All’inizio di ottobre la Guardia di Finanzia ha arrestato cinque persone e sequestrato la cifra record, quasi cinematografica, di 85 milioni di euro smantellando una rete di attività inesistenti che trasferivano denaro in Cina. E la scorsa settimana sempre la Guardia di Finanza ha arrestato Giancarlo Miserotti, uomo già noto alle cronache perché stampava soldi e biglietti dello stadio falsi (era finito pure a “Le Iene”), che da Piacenza faceva da intermediario tra America e Cina per la compravendita di fentanyl – e il flusso di oppioidi dalla Cina all’America è uno dei punti di discussione cruciali nel dialogo di ieri tra il presidente americano Joe Biden e il leader cinese Xi Jinping.
Un mese fa è stato scarcerato un cittadino cinese, Siu Yee Lam, arrestato il 13 settembre scorso in Italia in applicazione di un mandato di arresto a fini estradizionali emesso l’11 giugno 2021 dalle autorità cinesi. Siu, accusato dalla Cina di frode commerciale, è un attivista per l’autonomia di Hong Kong, ma Pechino ha rinunciato a richiedere l’estradizione entro i termini previsti perché sapeva che probabilmente sarebbe stata negata ancora una volta. A maggio la Cassazione ha infatti confermato il rigetto di una richiesta di estradizione di un’altra cittadina cinese che era stata arrestata ad Ancona sempre con accuse di frodi finanziarie perché – riassumiamo – la Cina viola i diritti umani dei detenuti. Di fatto i tribunali stanno man mano togliendo forza al trattato sull’estradizione tra Italia e Cina, ma per ragioni di diritto, e senza che il governo ne sollevi un problema politico.
L’Italia è anche l’unico paese a non aver mai iniziato un dibattito pubblico sulla questione degli Istituti Confucio o sui trattati di collaborazione tra università italiane e cinesi, specialmente in campo scientifico.
E poi ci sono le delegazioni, le cerimonie mai chiare e trasparenti: una delegazione di vertici e di specialisti del General Hospital dell’Università media di Ningxia, per esempio, è da giorni in tour tra alcuni ospedali italiani, e ieri con il Policlinico di Bari è stato firmato un memorandum per inviare reciprocamente medici e seguire casi clinici congiuntamente.
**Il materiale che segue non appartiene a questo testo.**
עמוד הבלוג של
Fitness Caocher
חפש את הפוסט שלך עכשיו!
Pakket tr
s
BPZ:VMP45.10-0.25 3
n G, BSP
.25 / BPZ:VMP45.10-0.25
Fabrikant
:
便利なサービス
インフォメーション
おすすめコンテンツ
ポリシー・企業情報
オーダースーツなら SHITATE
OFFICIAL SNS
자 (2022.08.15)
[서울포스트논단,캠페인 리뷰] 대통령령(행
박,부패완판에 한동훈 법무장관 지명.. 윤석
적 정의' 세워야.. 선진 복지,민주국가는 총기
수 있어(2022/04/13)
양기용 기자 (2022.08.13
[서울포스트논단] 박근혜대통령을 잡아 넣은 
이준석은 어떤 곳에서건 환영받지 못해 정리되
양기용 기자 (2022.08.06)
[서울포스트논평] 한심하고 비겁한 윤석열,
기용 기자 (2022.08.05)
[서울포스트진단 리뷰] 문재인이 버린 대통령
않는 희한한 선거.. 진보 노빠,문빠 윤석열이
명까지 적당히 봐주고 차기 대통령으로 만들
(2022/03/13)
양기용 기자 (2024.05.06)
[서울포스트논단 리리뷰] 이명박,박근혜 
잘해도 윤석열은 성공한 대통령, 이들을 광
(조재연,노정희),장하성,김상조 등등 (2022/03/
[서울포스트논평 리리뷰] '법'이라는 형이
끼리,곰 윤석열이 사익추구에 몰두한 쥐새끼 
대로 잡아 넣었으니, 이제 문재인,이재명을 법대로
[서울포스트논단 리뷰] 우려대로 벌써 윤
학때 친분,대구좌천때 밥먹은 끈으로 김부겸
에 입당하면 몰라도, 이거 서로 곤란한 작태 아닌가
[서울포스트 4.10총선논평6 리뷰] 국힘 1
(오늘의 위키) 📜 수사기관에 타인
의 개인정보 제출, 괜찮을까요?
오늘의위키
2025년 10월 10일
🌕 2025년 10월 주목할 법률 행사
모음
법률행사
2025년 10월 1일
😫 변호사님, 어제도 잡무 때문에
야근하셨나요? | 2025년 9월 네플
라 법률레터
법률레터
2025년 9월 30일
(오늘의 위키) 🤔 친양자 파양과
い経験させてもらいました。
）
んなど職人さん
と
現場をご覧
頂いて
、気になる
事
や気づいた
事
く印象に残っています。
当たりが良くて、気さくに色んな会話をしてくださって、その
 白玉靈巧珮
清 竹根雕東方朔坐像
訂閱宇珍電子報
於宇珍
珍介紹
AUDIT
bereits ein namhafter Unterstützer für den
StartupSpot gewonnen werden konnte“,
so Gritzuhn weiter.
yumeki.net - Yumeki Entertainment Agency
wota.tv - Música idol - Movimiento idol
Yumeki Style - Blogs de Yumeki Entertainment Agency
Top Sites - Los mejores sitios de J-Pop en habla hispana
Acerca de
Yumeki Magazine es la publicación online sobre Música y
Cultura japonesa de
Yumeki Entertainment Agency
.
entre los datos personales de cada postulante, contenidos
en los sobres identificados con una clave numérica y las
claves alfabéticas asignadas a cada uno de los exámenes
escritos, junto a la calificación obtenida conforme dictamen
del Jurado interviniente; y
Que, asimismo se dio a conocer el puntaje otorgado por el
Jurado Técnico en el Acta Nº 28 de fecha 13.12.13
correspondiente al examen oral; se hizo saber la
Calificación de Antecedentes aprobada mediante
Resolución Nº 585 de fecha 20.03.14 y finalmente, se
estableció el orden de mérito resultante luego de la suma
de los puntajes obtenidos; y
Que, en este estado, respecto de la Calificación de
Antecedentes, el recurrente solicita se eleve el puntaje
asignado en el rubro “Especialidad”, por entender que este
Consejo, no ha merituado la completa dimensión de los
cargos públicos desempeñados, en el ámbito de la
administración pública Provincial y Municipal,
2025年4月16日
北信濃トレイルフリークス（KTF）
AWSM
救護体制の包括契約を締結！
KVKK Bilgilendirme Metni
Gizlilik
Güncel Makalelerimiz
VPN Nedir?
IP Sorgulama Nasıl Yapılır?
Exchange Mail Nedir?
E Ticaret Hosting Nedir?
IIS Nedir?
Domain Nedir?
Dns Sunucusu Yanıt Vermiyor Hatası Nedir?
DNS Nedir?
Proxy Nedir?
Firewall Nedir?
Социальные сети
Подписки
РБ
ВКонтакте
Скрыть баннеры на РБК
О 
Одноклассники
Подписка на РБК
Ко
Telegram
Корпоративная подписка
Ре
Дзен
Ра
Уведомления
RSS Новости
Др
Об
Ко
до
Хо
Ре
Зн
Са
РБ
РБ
Sabato scorso Liang Gui, membro del Comitato permanente del Jiangxi del Partito comunista cinese, e la sua numerosa delegazione era alla cerimonia d’ingresso dell’Accademia di Belle Arti di Viterbo nella “Via della ceramica”. Attività culturali che, quando si tratta della Repubblica popolare cinese, non sono mai soltanto culturali: analisi e dossier spiegano per esempio il ruolo delle città gemellate come strumento d’influenza politica per Pechino. Neanche un mese fa Wang Yanfei, parte del comitato centrale del Partito del Sichuan, con la sua delegazione di alti papaveri del Partito, era in visita al consiglio regionale del Piemonte: immancabile presenza il sindaco di Asti, Maurizio Rasero, che il 2 maggio scorso, quando è stato firmato il gemellaggio con la città di Nanyang, in Cina, ha fatto tappezzare Asti di bandiere della Repubblica popolare cinese.